### Work required
Each line of data below is to be returned exactly, leaving out any picture.

### Input data
########

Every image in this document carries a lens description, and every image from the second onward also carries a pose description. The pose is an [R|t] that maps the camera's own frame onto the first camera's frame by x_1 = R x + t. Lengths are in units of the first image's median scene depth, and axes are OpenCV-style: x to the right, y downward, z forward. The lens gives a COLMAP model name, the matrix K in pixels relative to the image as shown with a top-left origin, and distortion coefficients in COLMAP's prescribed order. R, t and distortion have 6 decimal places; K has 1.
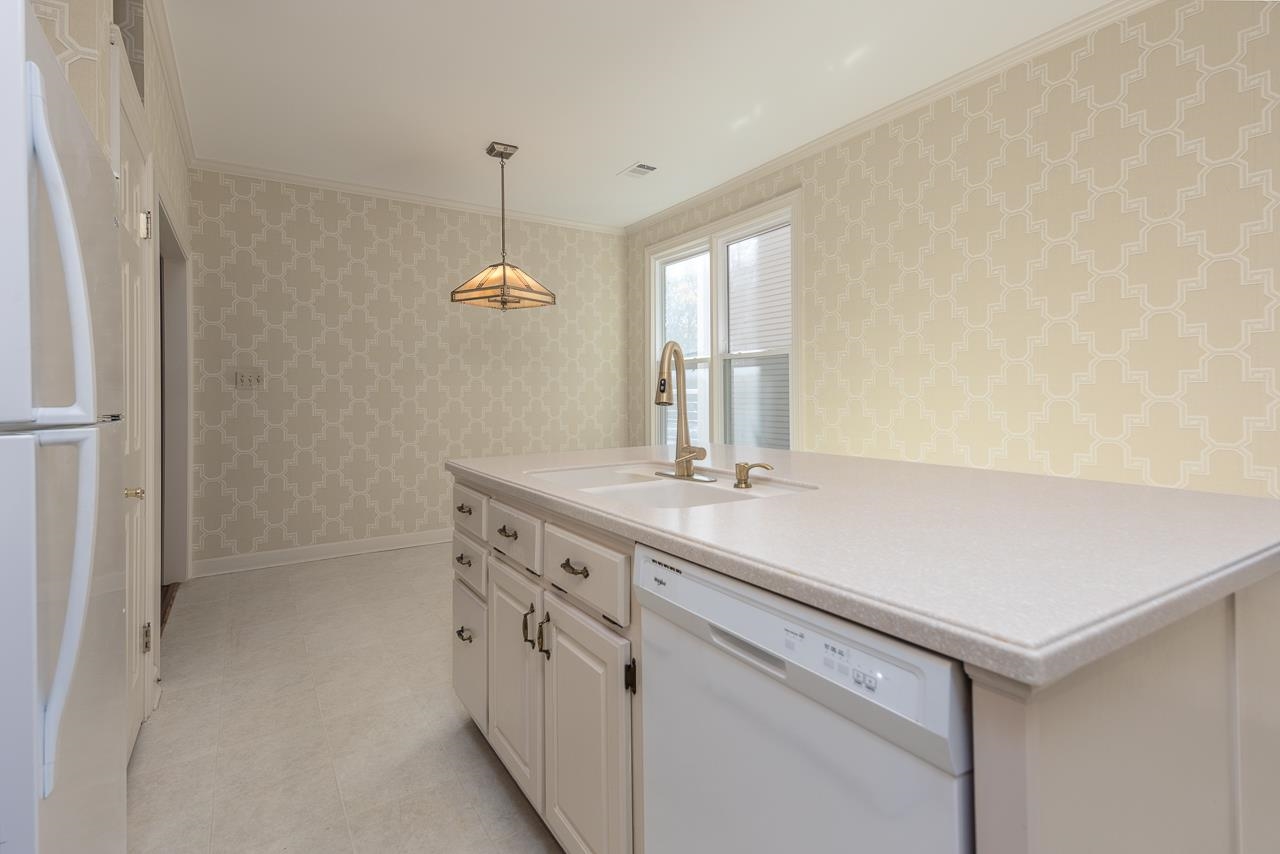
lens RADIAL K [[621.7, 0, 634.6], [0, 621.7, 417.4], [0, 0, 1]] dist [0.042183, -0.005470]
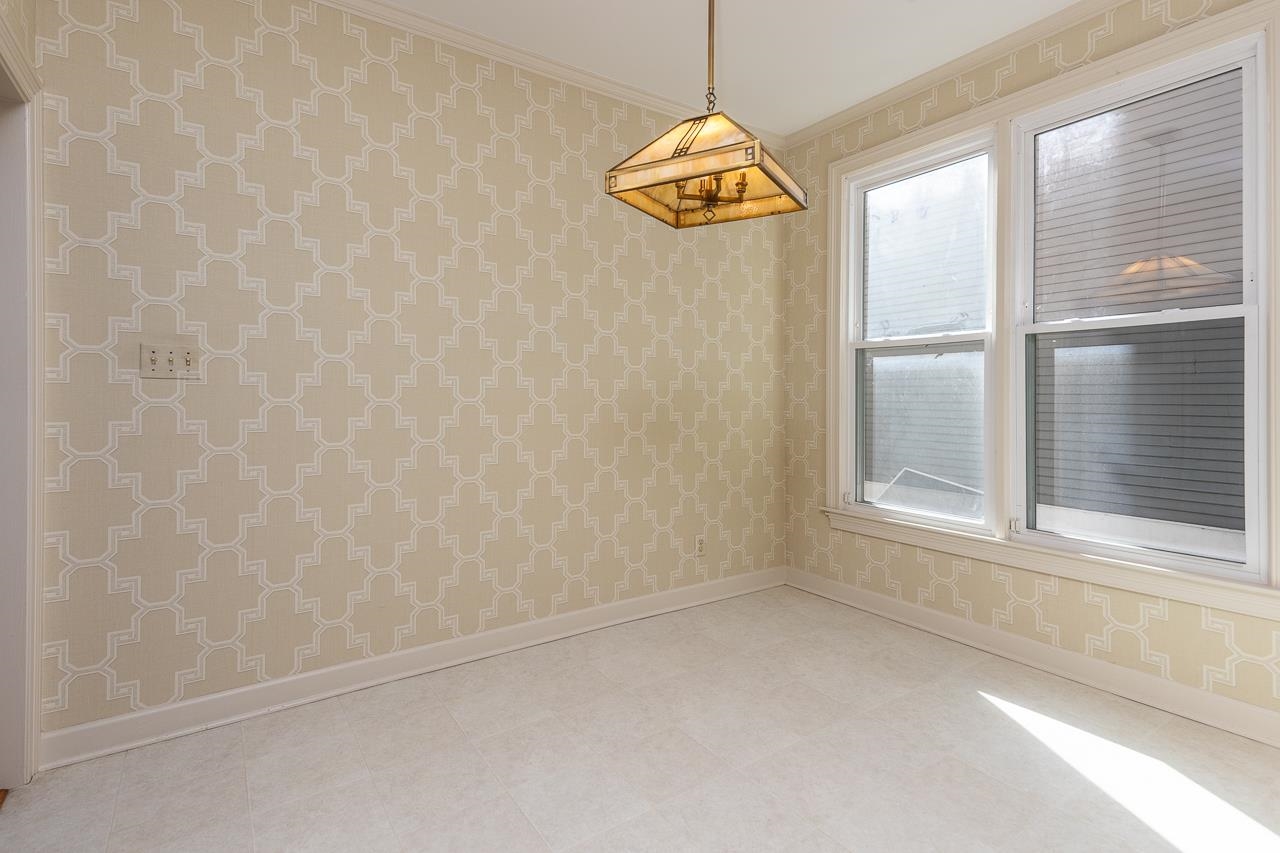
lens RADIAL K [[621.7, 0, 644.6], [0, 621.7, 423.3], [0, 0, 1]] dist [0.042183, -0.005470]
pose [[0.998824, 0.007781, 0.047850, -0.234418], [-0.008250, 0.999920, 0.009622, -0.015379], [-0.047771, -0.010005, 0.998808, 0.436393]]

########

### Response below
Every image in this document carries a lens description, and every image from the second onward also carries a pose description. The pose is an [R|t] that maps the camera's own frame onto the first camera's frame by x_1 = R x + t. Lengths are in units of the first image's median scene depth, and axes are OpenCV-style: x to the right, y downward, z forward. The lens gives a COLMAP model name, the matrix K in pixels relative to the image as shown with a top-left origin, and distortion coefficients in COLMAP's prescribed order. R, t and distortion have 6 decimal places; K has 1.
lens RADIAL K [[621.7, 0, 634.6], [0, 621.7, 417.4], [0, 0, 1]] dist [0.042183, -0.005470]
lens RADIAL K [[621.7, 0, 644.6], [0, 621.7, 423.3], [0, 0, 1]] dist [0.042183, -0.005470]
pose [[0.998824, 0.007781, 0.047850, -0.234418], [-0.008250, 0.999920, 0.009622, -0.015379], [-0.047771, -0.010005, 0.998808, 0.436393]]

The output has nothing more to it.